### TASK STATEMENT
Within the entries underneath, how many lines include the string "thresholds"? State only the number.

Stored data entries:
* * * * * * * * *

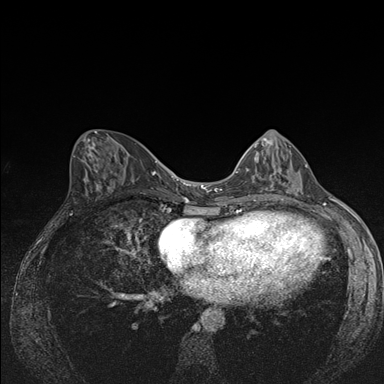
Breast MRI (dynamic contrast-enhanced), one axial slice. Position 69 of 176 along the scan axis. Dynamic contrast-enhanced series, time point 2 of 7 at this slice position (early post-contrast). 1.5 T. TE 1.5 ms, TR 4.2 ms. 1.1 mm slice thickness. 384 × 384 image matrix. Female patient.
Structures marked on this image (semi-automatically segmented with operator editing):
- enhancing-tissue mask used for the functional tumour volume (all voxels passing the contrast-enhancement thresholds inside the analysis volume; usually the tumour): bounding box <239,142,308,193> (left, top, right, bottom; pixels)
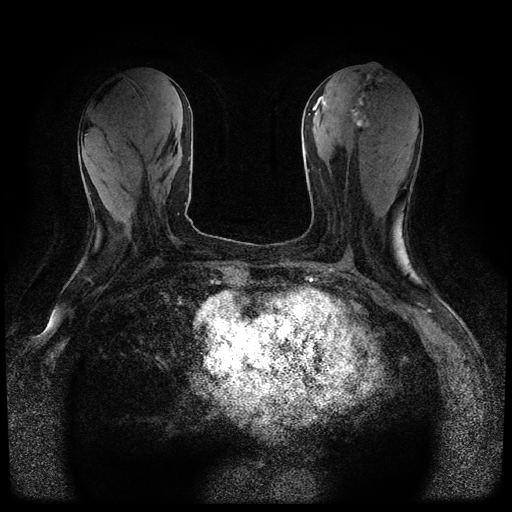
Breast MRI (dynamic contrast-enhanced, multi-phase), one axial slice. Position 28 of 116 along the scan axis. Dynamic contrast-enhanced series, time point 2 of 5 at this slice position (early post-contrast). 1.5 T. TE 2.7 ms, TR 5.4 ms. 2 mm slice thickness. 512 × 512 image matrix, field of view 320 × 320 mm. Female patient, age 80 years.
Structures marked on this image (semi-automatic segmentation, software-assisted and operator-edited):
- breast lesion (labelled 'tumour' in the annotation; benign lesions carry a separate 'benign' label): bounding box [x1, y1, x2, y2] px = [352, 75, 371, 128]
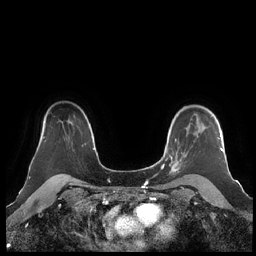
Breast MRI (dynamic contrast-enhanced), one axial slice. Slice 162 of 248 in the series (ordered by position). Dynamic contrast-enhanced series, time point 2 of 7 at this slice position (early post-contrast). 1.5 T. TE 1.9 ms, TR 4.1 ms. 0.8 mm slice thickness. 256 × 256 image matrix, field of view 340 × 340 mm. Female patient.
Outlined on this slice (semi-automatic segmentation, software-assisted and operator-edited):
- enhancing-tissue mask used for the functional tumour volume (all voxels passing the contrast-enhancement thresholds inside the analysis volume; usually the tumour): bounding box (x1, y1, x2, y2) in pixels: (160, 115, 224, 174)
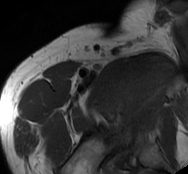
MRI of an extremity soft-tissue mass, one axial slice; slice 72 of 93 in the series (ordered by position); MR volume resampled by the dataset authors to the PET/CT grid (not the native acquisition matrix); 3.27 mm slice thickness; 188 × 174 image matrix. Male patient. Case-level facts recorded for this patient, not image findings: histological type: undifferentiated - pleiomorphic; grade: high; site of the primary tumour: right thigh.
Outlined on this slice (expert contour drawn on MRI and transferred to this co-registered scan by the dataset authors):
- gross tumour volume including surrounding oedema: bounding box <116,58,174,118> (left, top, right, bottom; pixels)
- gross tumour volume (mass): <116,65,167,113>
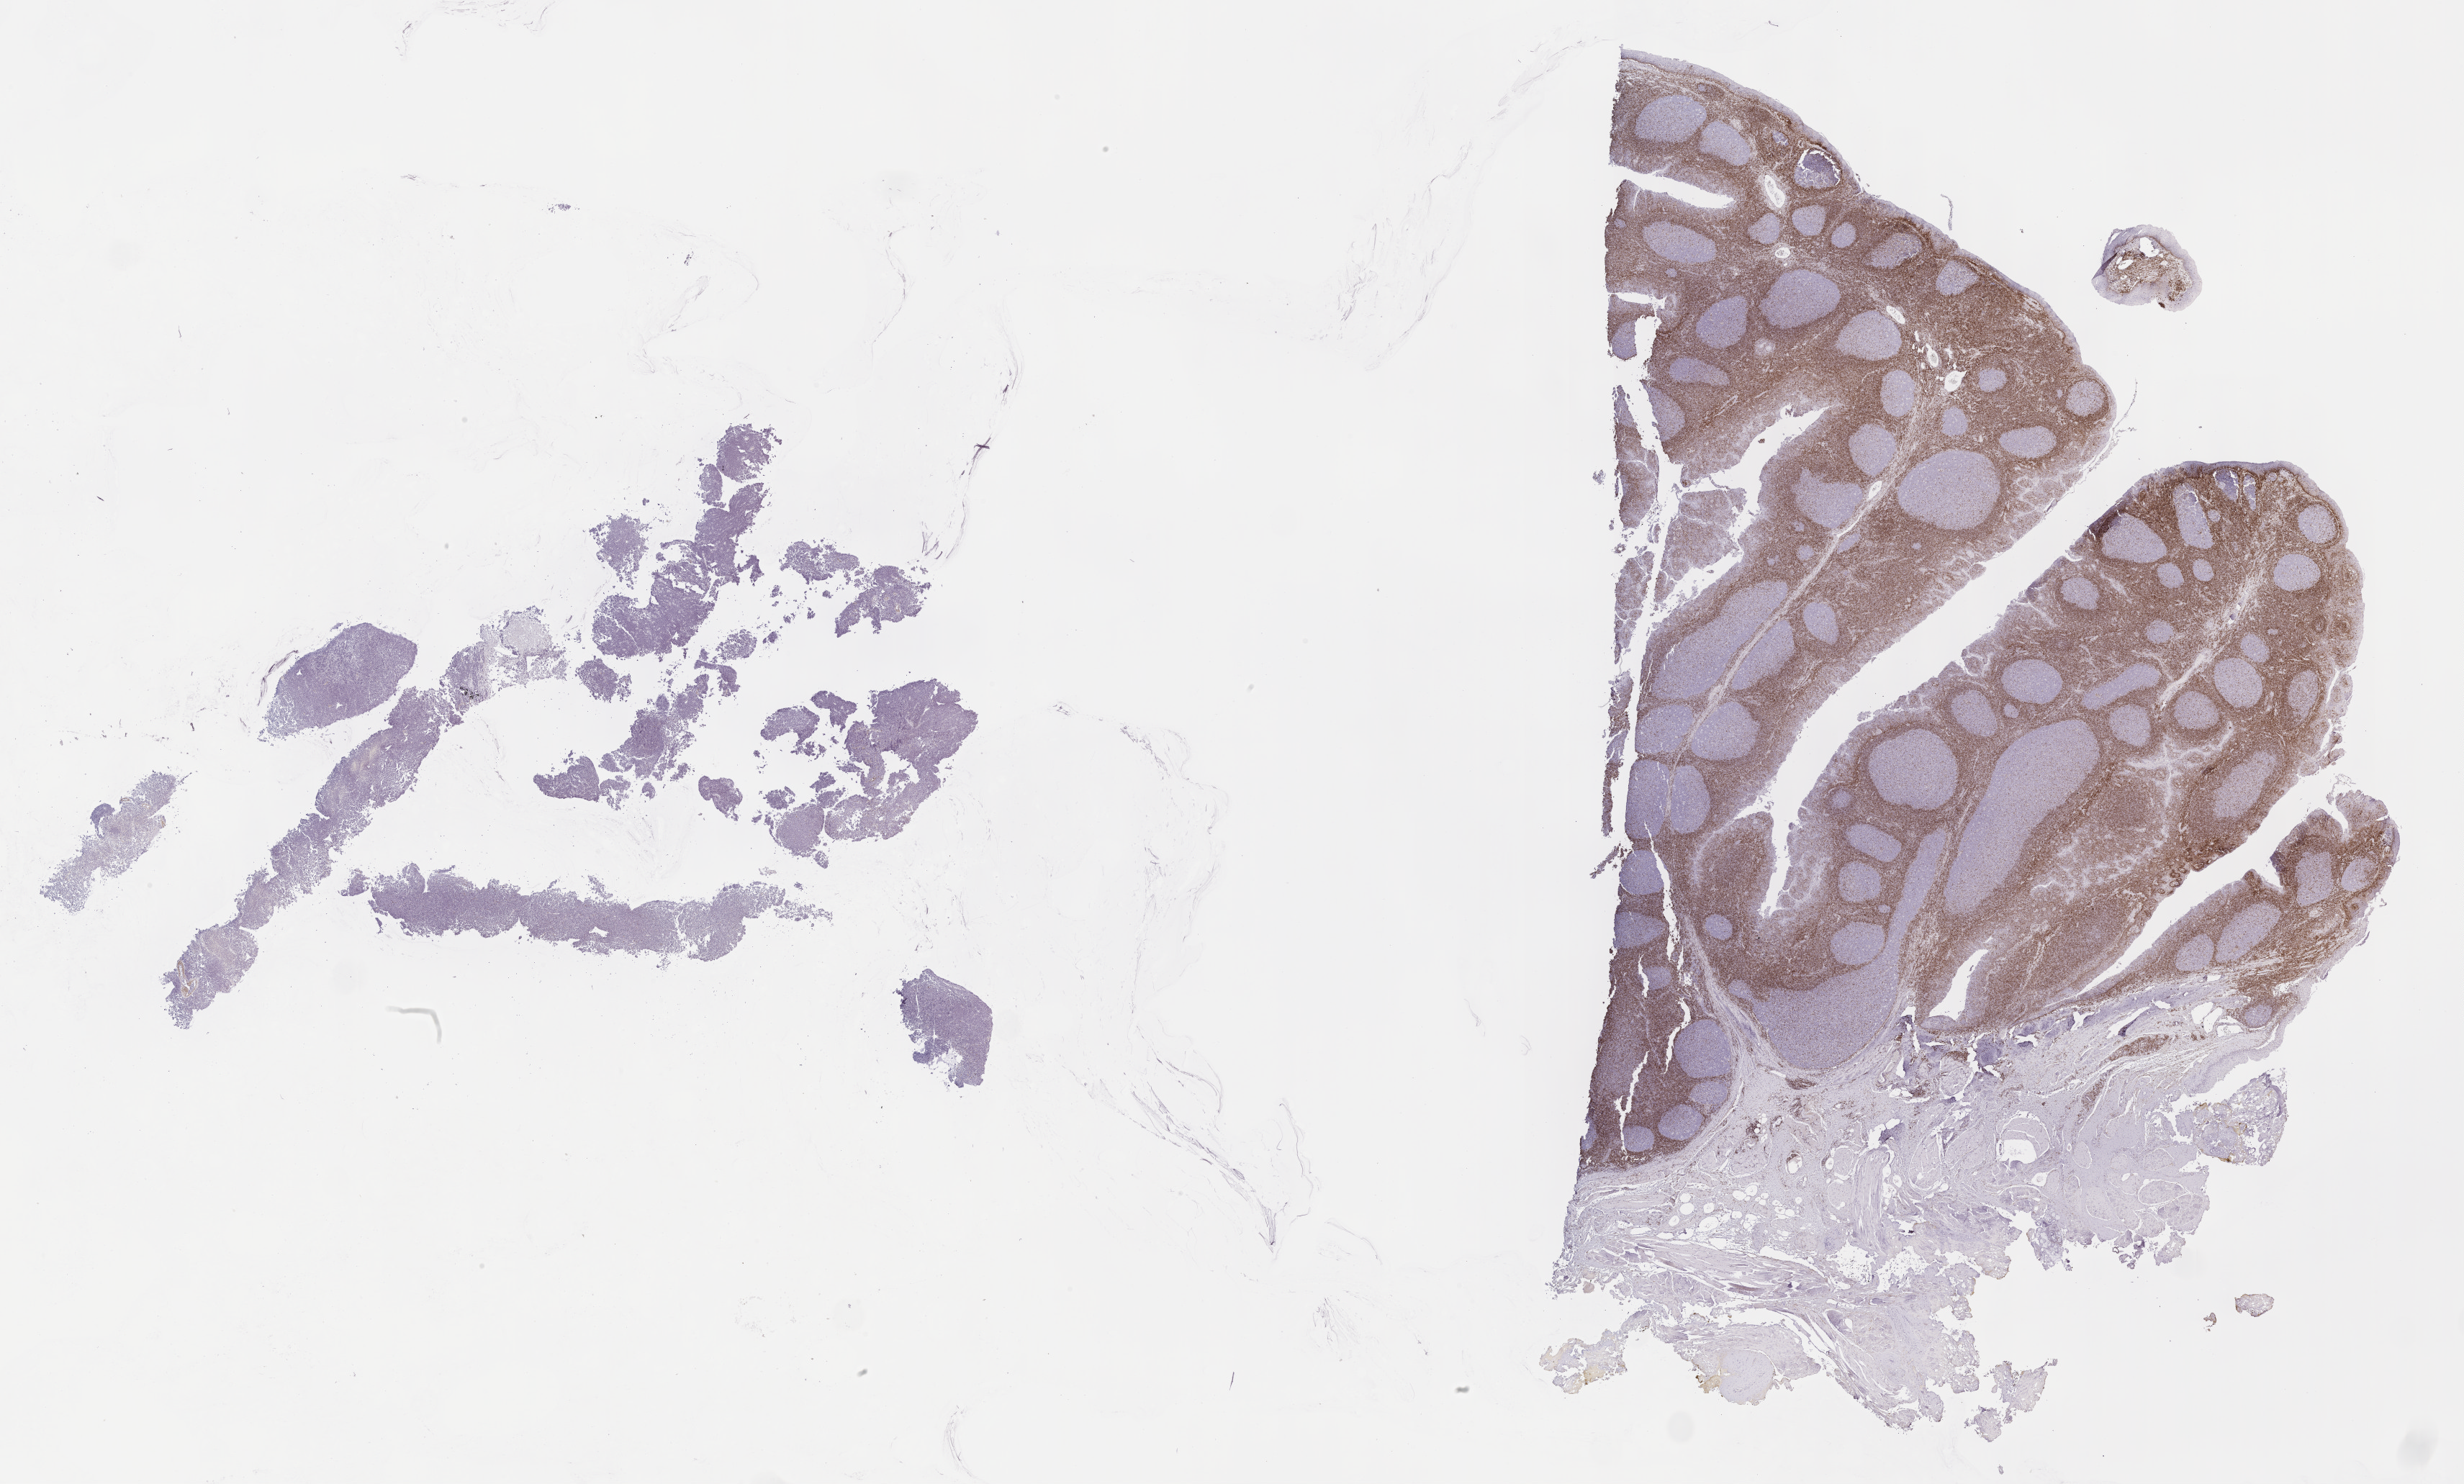
IHC for BCL2, whole-slide image, a low-resolution overview of the entire scanned area, about 27.7 x 16.7 mm; tumor tissue; anatomic site: kidney. Male patient; age at initial diagnosis 3 years.
Histologic diagnosis: Burkitt lymphoma, NOS.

* * * * * * * * *

### RESPONSE
2